Run the code cell below to train your agent.

In [107]:
%%time
"""Training the agent"""
import numpy as np
import random
from IPython.display import clear_output

# Hyperparameters
alpha = 0.1
gamma = 0.6
epsilon = 0.1

# For plotting metrics
all_epochs = []
all_penalties = []

for i in range(1, 10001):
    result = env.reset()
    
    # Unpack the result according to the new API
    state = result[0]               # Observation (state)
    info = result[1]                # Info dictionary (may contain additional info)
    
    epochs, penalties, reward = 0, 0, 0
    done = False 
    
    while not done:
        if random.uniform(0, 1) < epsilon:
            action = env.action_space.sample()  # Explore action space
        else:
            action = np.argmax(q_table[state])  # Exploit learned values

        next_result = env.step(action) 
        
        # Ensure the result from step has the expected structure
        if len(next_result) < 3:
            raise ValueError(f"Unexpected result from env.step(action): {next_result}")

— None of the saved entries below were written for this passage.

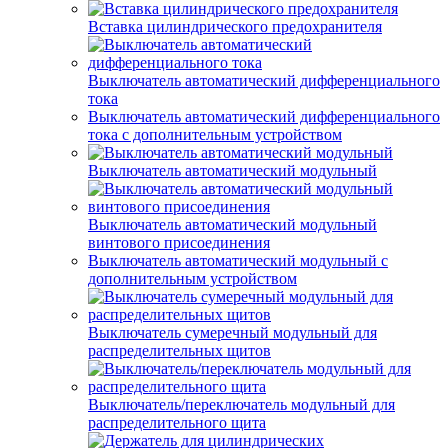
Вставка цилиндрического предохранителя
Выключатель автоматический дифференциального
тока
Выключатель автоматический дифференциального
тока с дополнительным устройством
Выключатель автоматический модульный
Выключатель автоматический модульный
винтового присоединения
Выключатель автоматический модульный с
дополнительным устройством
Выключатель сумеречный модульный для
распределительных щитов
Выключатель/переключатель модульный для
распределительного щита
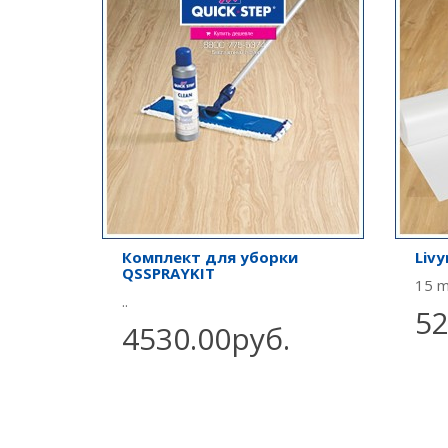
Комплект для уборки
Livy
QSSPRAYKIT
15 m²
..
52
4530.00руб.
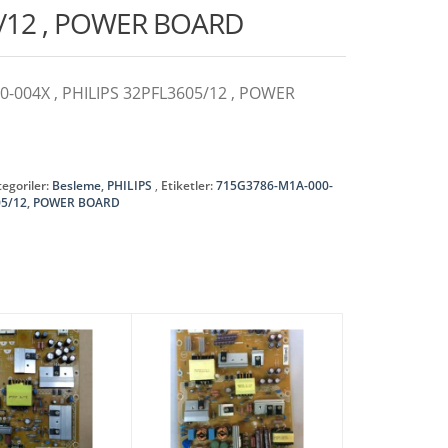
/12 , POWER BOARD
-004X , PHILIPS 32PFL3605/12 , POWER
egoriler:
Besleme
,
PHILIPS
Etiketler:
715G3786-M1A-000-
05/12
,
POWER BOARD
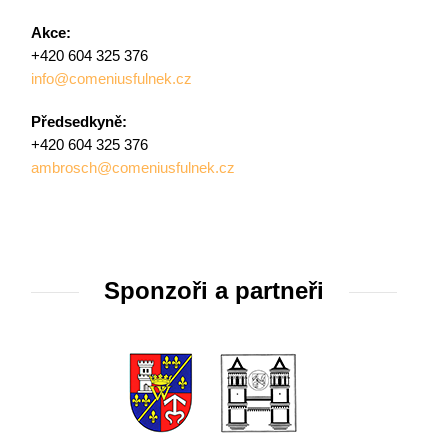
Akce:
+420 604 325 376
info@comeniusfulnek.cz
Předsedkyně:
+420 604 325 376
ambrosch@comeniusfulnek.cz
Sponzoři a partneři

        # Unpack the result from the step
        next_state = next_result[0]      # Next observation (state)
        reward = next_result[1]           # Reward
        done = next_result[2]             # Whether the episode is done
        info = next_result[3] if len(next_result) > 3 else {}  # Info dictionary if it exists
        
        old_value = q_table[state, action]
        next_max = np.max(q_table[next_state])
        
        new_value = (1 - alpha) * old_value + alpha * (reward + gamma * next_max)
        q_table[state, action] = new_value

        if reward == -10:
            penalties += 1

        state = next_state
        epochs += 1

print("Training finished.\n")


Training finished.

CPU times: total: 2.53 s
Wall time: 2.53 s


You can now evaluate the performance of your agent. 

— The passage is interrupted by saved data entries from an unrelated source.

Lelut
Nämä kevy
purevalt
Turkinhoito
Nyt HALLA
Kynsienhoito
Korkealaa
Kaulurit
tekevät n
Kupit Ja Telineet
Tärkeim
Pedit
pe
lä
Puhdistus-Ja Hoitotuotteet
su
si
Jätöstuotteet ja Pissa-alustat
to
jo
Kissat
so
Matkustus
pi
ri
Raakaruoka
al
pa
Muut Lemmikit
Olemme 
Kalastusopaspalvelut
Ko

Notice that now the next action is always selected using the best value from the Quality matrix.

Run the code cell below to see how your algorithm performs after picking up and dropping off 10 passengers.

In [110]:
"""Evaluate agent's performance after Q-learning"""

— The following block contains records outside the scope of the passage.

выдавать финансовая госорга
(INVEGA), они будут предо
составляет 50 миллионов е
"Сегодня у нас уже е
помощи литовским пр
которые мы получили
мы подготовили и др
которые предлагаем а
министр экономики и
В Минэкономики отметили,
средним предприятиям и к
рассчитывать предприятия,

total_epochs, total_penalties = 0, 0
passengers = 10

for _ in range(passengers):
    result = env.reset()  # Unpack the result properly
    state = result[0]     # Get the observation (state)
    info = result[1]      # Info dictionary (if needed)
    
    epochs, penalties = 0, 0
    
    done = False
    
    while not done:
        action = np.argmax(q_table[state])  # Select the best action
        next_result = env.step(action) 
        
        # Unpack the next result
        next_state = next_result[0]          # Next observation (state)
        reward = next_result[1]               # Reward
        done = next_result[2]                 # Whether the episode is done
        info = next_result[3] if len(next_result) > 3 else {}  # Info dictionary if it exists
        
        if reward == -10:
            penalties += 1

        state = next_state  # Update state
        epochs += 1

    total_penalties += penalties
    total_epochs += epochs

print(f"Results after {passengers} episodes:")
print(f"Average steps per episode: {total_epochs / passengers}")
print(f"Average penalties per episode: {total_penalties / passengers}")


Results after 10 episodes:
Average steps per episode: 12.0
Average penalties per episode: 0.0


## Question 7

Compare the performances of the two approaches presented in this activity. Which one performs better? In your summary, include the number of steps taken each time the algorithm ran and the penalties that were incurred. This is an open-ended question that requires a written response.

Question 7: The reinforced learning method takes hundreds less steps to reach its goal. Brute force requires about 400 steps with over a dozen penalities while reinforced learning requires less than 15 and no penalties.